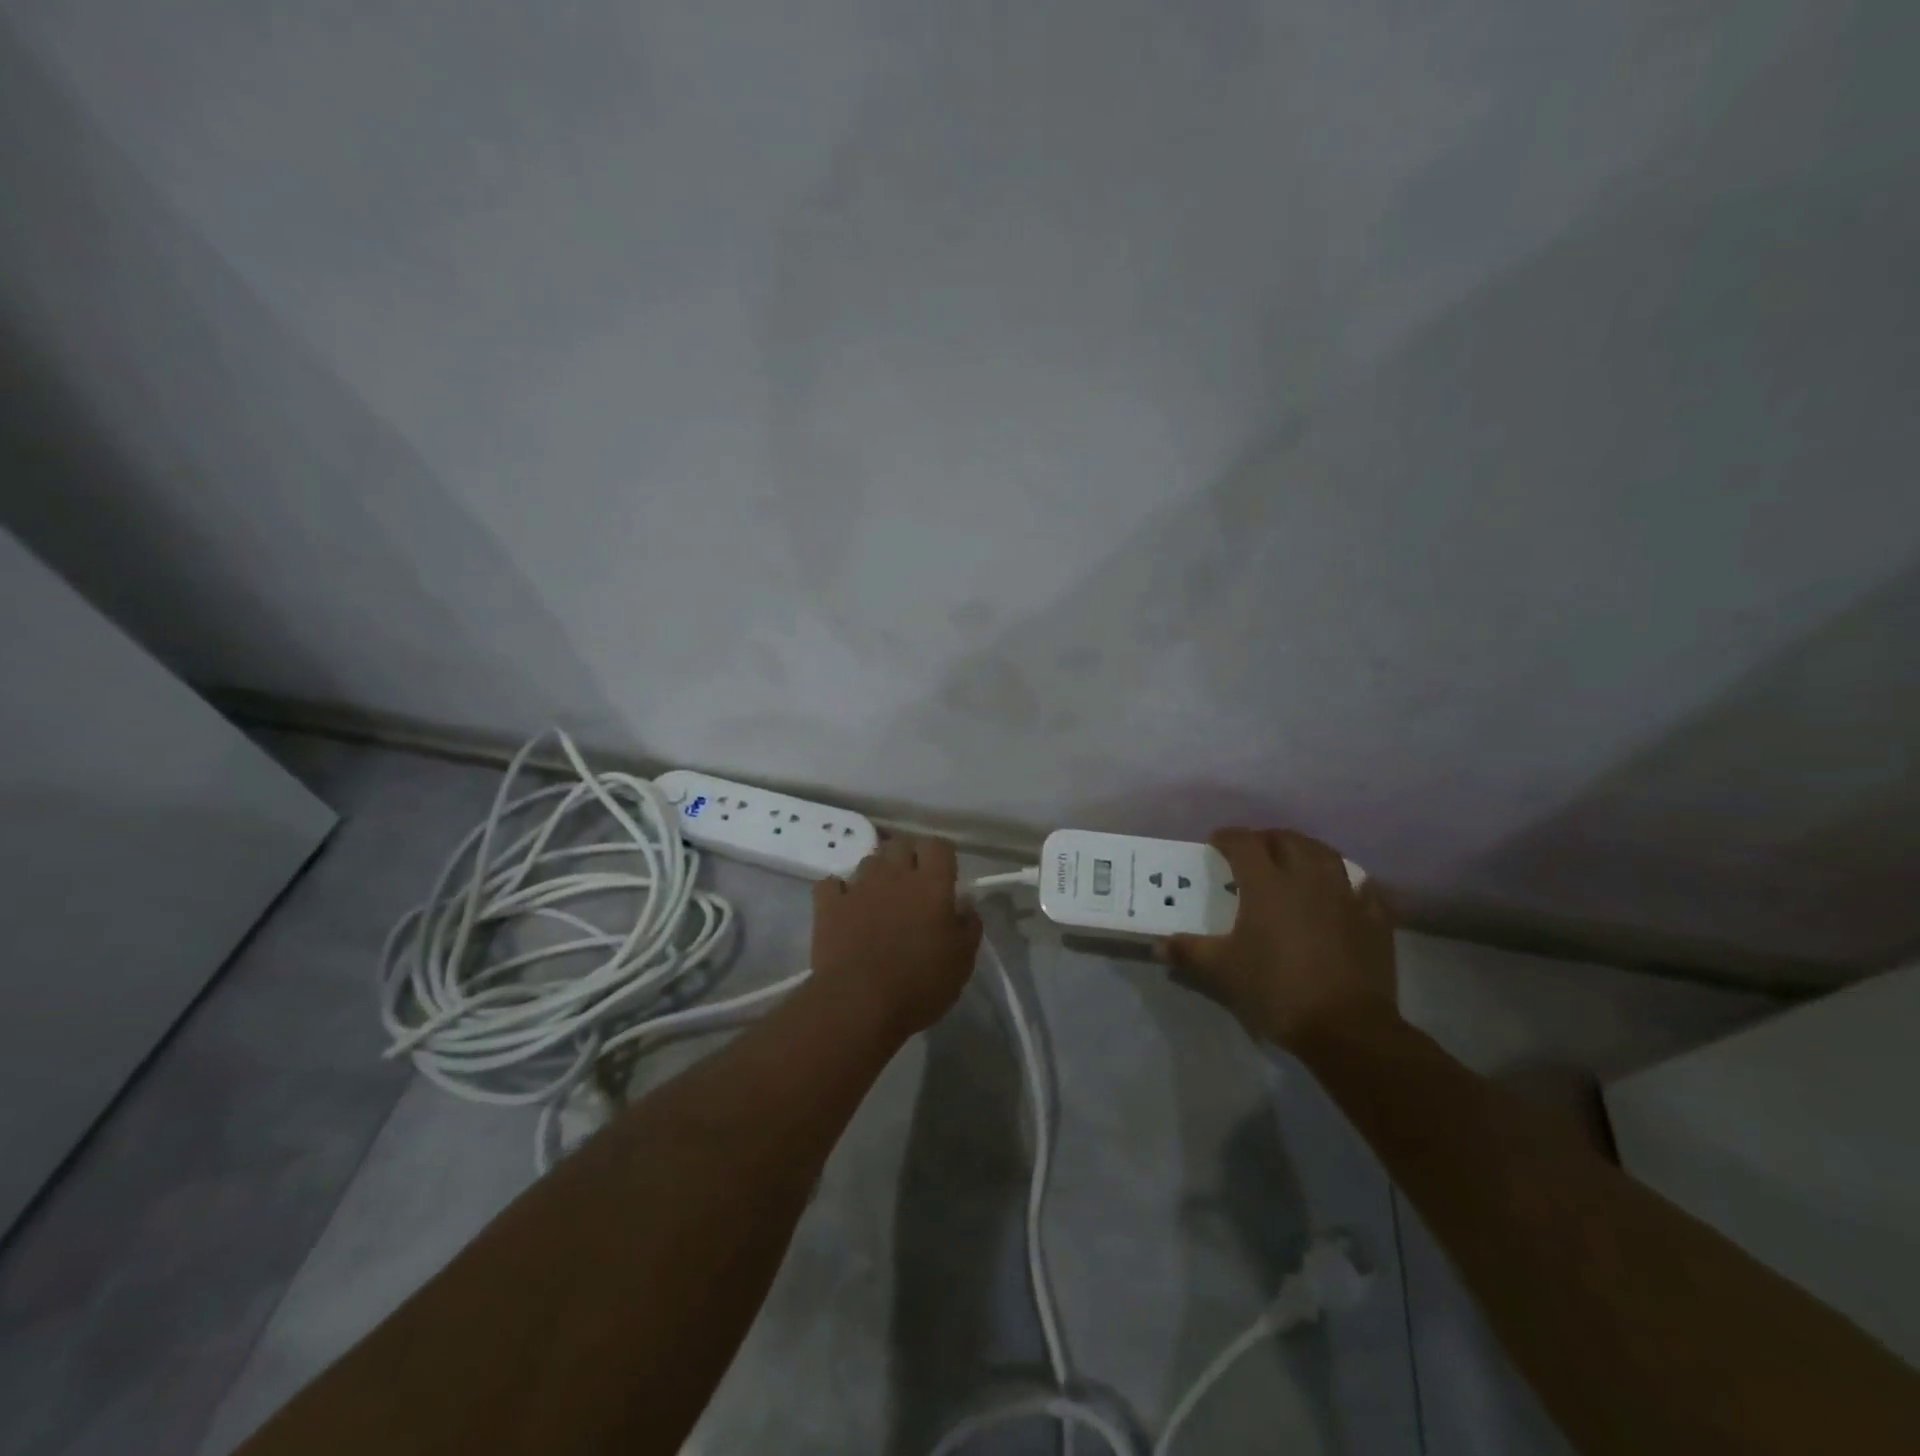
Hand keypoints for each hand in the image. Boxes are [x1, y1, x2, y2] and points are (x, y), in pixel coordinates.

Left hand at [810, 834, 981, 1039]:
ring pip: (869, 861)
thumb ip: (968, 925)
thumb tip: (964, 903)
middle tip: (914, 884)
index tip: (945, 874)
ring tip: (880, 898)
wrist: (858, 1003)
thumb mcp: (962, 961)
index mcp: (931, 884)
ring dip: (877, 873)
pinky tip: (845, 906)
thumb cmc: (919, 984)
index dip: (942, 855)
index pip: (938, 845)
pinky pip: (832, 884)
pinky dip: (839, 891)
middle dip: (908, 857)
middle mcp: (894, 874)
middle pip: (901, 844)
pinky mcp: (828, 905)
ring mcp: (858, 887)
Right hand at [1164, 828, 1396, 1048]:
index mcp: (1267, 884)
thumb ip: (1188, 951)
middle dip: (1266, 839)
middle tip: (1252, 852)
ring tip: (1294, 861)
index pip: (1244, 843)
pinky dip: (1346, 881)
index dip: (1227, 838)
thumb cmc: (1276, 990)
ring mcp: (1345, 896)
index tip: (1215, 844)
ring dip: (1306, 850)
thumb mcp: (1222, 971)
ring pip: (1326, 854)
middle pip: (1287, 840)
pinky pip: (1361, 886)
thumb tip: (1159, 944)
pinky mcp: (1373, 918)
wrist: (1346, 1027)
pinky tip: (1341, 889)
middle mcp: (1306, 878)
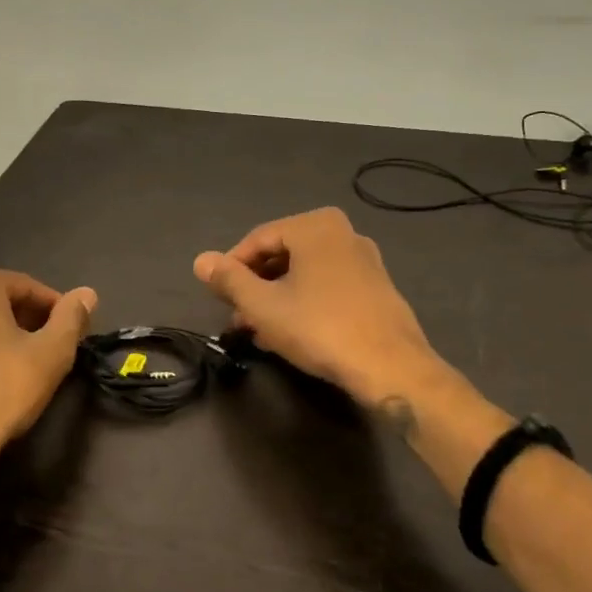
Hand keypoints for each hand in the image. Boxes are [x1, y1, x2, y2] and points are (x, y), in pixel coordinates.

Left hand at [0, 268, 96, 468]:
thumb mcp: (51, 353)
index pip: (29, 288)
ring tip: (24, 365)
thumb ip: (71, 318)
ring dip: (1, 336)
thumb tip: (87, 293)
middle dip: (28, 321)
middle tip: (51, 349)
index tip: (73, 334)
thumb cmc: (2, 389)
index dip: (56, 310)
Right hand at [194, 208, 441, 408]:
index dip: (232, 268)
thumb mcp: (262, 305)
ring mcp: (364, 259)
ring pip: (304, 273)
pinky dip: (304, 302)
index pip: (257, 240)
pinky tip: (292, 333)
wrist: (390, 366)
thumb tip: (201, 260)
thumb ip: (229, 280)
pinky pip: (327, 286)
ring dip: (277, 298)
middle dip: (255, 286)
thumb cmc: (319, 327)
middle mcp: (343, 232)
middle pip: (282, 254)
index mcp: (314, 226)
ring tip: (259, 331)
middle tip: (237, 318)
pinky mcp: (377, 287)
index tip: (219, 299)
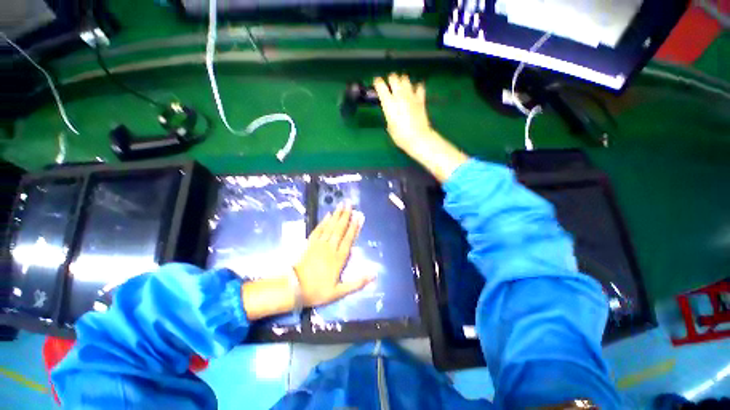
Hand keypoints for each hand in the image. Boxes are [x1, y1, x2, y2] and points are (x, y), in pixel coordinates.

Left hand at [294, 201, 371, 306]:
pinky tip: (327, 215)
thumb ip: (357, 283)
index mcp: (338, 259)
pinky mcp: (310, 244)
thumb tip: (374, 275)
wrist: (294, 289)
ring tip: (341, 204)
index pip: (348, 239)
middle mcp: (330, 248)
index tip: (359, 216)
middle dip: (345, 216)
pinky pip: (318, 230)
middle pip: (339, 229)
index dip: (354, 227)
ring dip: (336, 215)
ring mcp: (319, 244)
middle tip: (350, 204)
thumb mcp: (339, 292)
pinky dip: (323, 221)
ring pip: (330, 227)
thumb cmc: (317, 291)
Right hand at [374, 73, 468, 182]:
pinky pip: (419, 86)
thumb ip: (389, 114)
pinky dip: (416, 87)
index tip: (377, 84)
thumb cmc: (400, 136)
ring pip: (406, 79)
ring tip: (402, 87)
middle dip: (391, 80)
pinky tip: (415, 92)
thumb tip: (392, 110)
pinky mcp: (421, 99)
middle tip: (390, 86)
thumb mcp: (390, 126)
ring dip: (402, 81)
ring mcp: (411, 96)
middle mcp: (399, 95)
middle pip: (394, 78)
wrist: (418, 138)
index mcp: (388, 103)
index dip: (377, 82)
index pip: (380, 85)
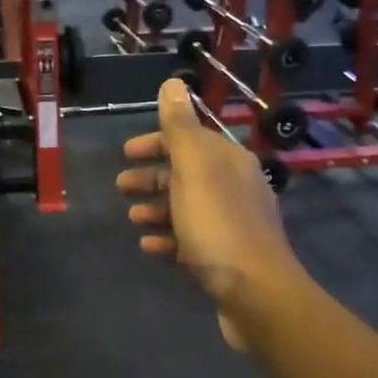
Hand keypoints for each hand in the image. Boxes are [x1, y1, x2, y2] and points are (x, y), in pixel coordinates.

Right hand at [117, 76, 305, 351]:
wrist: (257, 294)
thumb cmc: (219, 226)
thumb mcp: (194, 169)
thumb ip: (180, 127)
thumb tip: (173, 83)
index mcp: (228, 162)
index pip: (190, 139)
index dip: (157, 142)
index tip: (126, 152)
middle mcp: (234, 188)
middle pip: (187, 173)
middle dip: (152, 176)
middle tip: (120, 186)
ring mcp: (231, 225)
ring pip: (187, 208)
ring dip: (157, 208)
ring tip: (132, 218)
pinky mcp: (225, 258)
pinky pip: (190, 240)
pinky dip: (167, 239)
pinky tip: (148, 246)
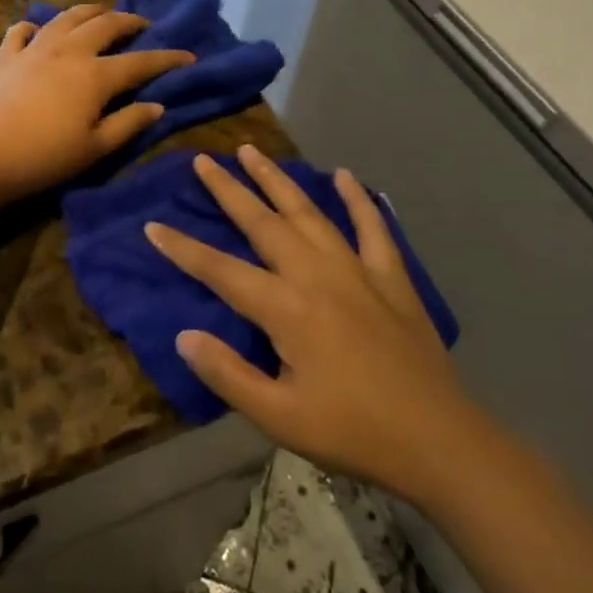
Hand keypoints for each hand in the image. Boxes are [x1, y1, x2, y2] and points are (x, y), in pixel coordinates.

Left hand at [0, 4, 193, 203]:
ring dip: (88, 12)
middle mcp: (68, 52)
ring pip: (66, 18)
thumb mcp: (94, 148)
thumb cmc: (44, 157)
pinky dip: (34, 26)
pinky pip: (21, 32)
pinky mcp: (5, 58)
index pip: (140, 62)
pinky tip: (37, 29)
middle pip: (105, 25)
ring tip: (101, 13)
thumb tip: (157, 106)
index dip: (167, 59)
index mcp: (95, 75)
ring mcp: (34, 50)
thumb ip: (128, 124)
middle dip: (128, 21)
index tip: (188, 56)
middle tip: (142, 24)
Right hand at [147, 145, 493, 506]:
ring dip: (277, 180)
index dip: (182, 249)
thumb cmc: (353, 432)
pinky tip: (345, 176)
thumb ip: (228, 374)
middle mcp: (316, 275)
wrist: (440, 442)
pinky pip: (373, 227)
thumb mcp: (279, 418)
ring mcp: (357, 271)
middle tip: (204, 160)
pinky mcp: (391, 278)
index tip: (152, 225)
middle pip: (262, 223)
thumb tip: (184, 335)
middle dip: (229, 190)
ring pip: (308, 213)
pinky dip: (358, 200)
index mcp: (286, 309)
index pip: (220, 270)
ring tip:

# WHAT IS NEEDED
In the copy, include each line from the start of the material through the line with "pinky tip: (845, 906)", word for word, but none of the pictures.

# RESPONSE TO THIS EXERCISE
Hand keypoints for each hand in the image. Boxes are [x1, y1, x2, y2] and points are (x, y), in pixel coordinates.

Left hand at [810, 834, 981, 1039]:
ring pip: (869, 861)
thumb ip: (968, 925)
thumb tip: (964, 903)
middle tip: (914, 884)
index tip: (945, 874)
ring tip: (880, 898)
wrist: (858, 1003)
thumb mcp: (962, 961)
index mcp: (931, 884)
ring dip: (877, 873)
pinky tip: (845, 906)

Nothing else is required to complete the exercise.